In this diagram all the physical characteristics remain the same as the original diagram, i.e. the 56 dots and 8 lines represent the same meaning. In this new and improved diagram, you can turn the three groups of dots and eight lines on and off by clicking the legend on the right, so that you can read the diagram more intuitively and understand its true meaning.(for example, if only retain the cluster of green points and the eight grey line segments, the graph will Visually show the extent to which this group of points is primarily influenced by the driver T_PREC (precipitation), which will be visualised by the contrast in lengths resulting from the projection of the points onto each of the grey line segments.)

In addition, when the mouse is moved over an individual point or line segment, a corresponding floating window will be shown.

In the floating window for points, the coordinates represent the correlation coefficients between the runoff at the sampling points for the year and the two axes that can represent the driving factors, and the year represents the time when the points were taken.

In the floating window for the line, the coordinates represent the correlation coefficient between this driver and the two axes.
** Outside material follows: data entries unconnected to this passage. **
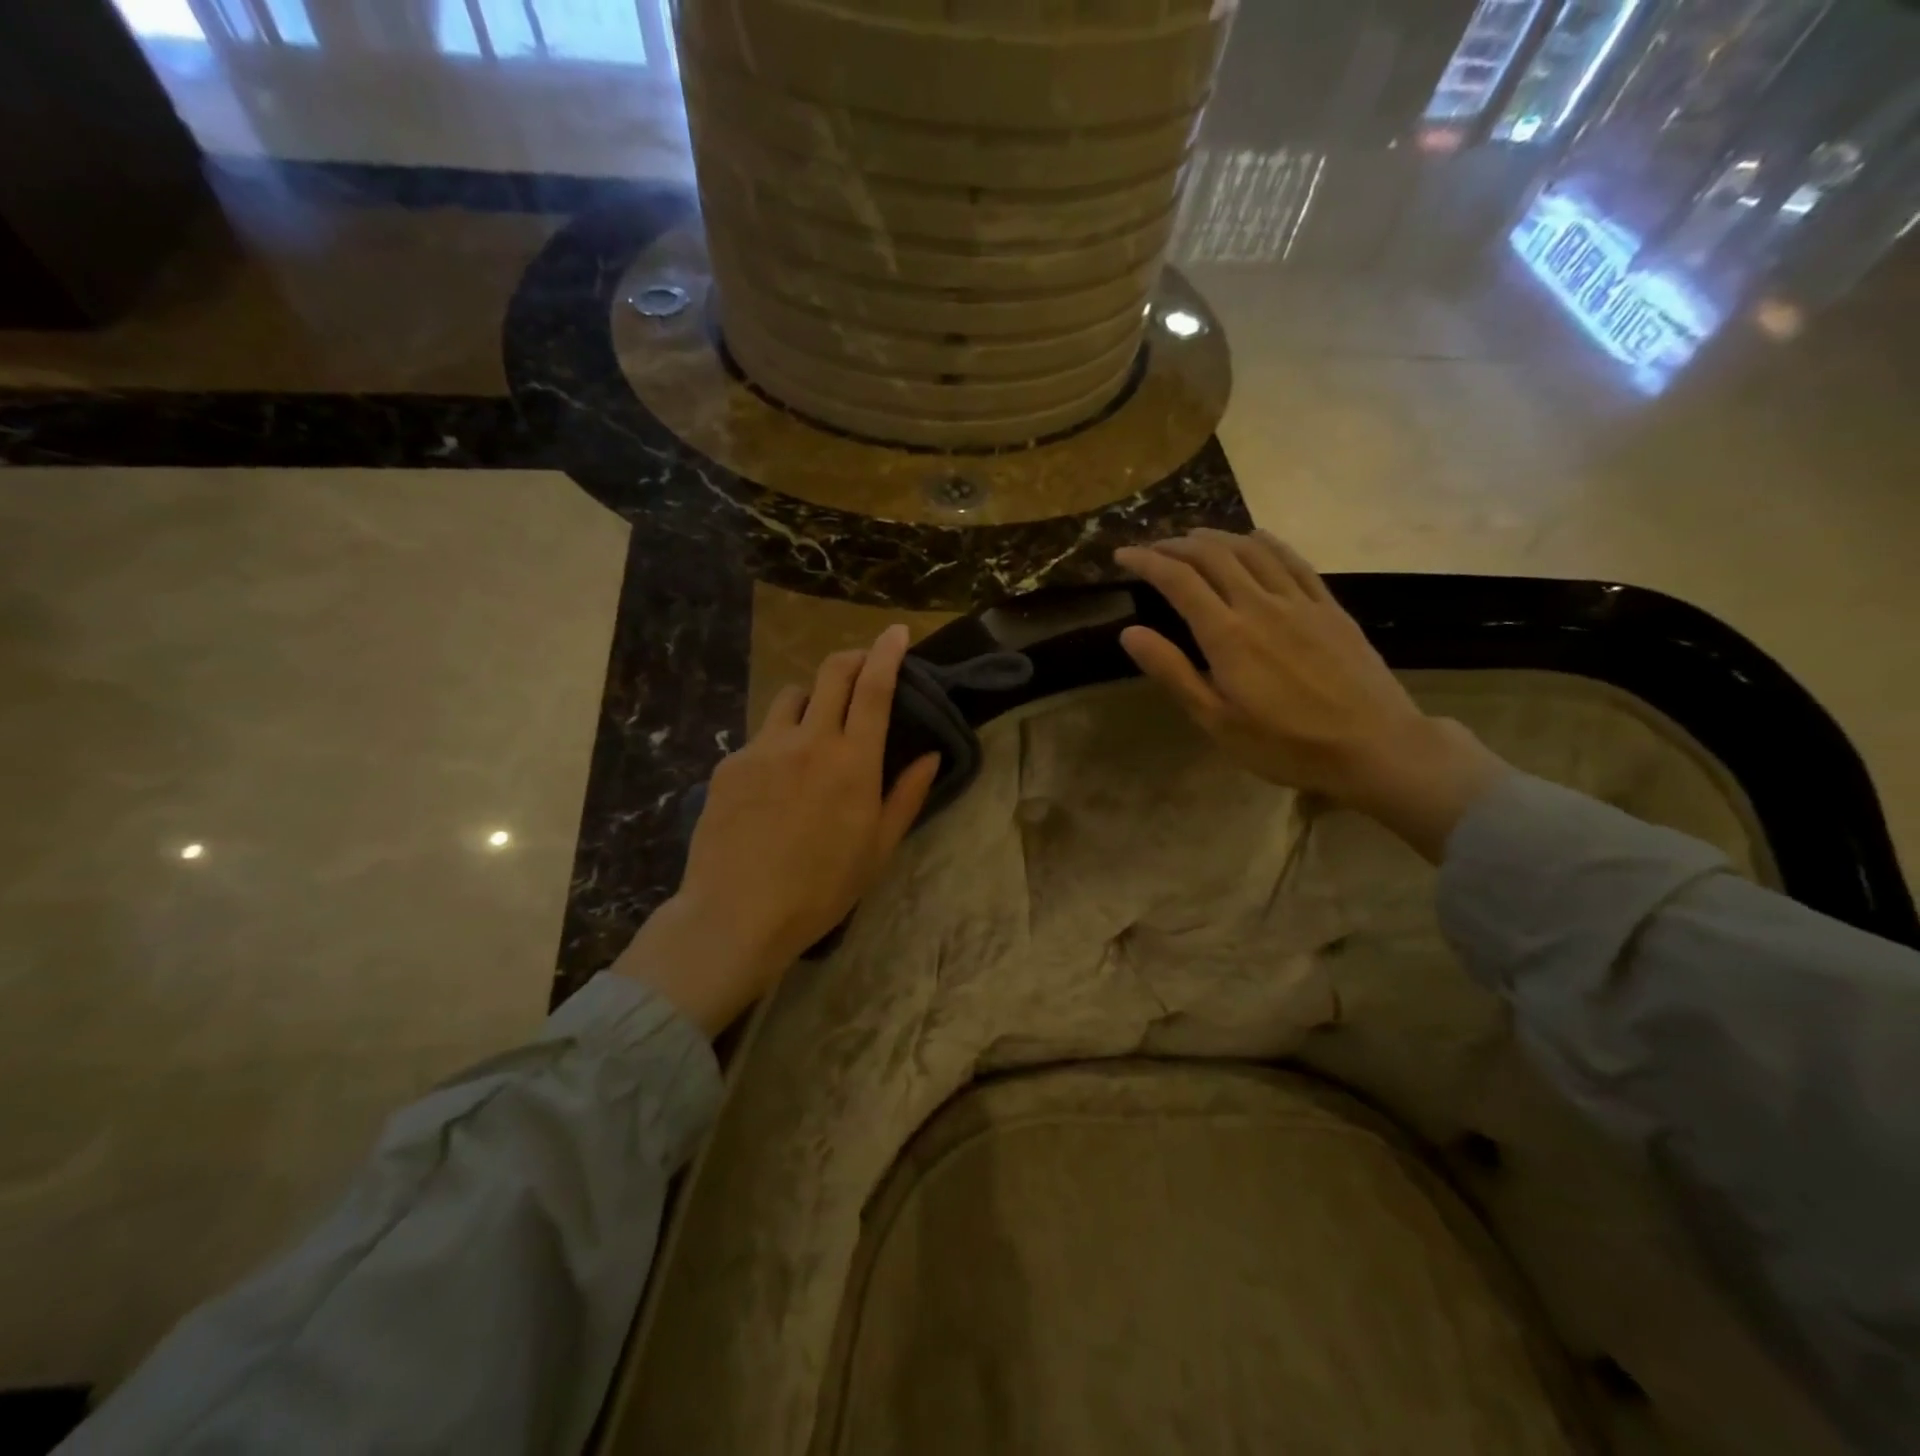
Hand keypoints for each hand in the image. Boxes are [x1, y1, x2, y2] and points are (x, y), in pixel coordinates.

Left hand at [614, 625, 939, 1034]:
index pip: (874, 688)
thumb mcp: (879, 848)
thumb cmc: (822, 887)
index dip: (887, 653)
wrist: (738, 913)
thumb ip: (907, 795)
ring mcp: (763, 747)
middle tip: (862, 666)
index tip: (896, 633)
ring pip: (790, 697)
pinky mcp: (729, 763)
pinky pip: (760, 736)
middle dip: (851, 658)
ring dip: (811, 698)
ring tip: (815, 727)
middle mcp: (808, 740)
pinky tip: (775, 781)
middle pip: (830, 673)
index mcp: (852, 761)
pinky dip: (778, 742)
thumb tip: (930, 756)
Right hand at [1113, 530, 1506, 860]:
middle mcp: (1260, 605)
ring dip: (1217, 537)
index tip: (1123, 555)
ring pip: (1252, 550)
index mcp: (1227, 635)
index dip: (1147, 562)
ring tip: (1193, 537)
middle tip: (1153, 546)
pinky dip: (1266, 542)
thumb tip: (1130, 633)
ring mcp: (1300, 601)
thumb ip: (1172, 672)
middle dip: (1177, 544)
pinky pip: (1294, 560)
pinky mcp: (1329, 607)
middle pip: (1214, 555)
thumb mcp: (1216, 720)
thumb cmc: (1285, 744)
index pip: (1178, 581)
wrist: (1374, 746)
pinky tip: (1254, 539)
It also show the full name of the driver.

Achievement exhibition

figure overview

Here is the overall preview of the visualization, without additional manipulation, to see all the scatter and factor lines.
When we move the mouse over the points or the marker at the top of the factor line, we can see the details of what they represent.
If we want to see the impact of only one impact factor on the runoff in different years, we can remove the lines of other factors by clicking on the label on the right.
Similarly, for different groups of scatters we can do the same action.
The plotly library also supports other operations we can perform on this visualization (such as zooming in or out to get a better view).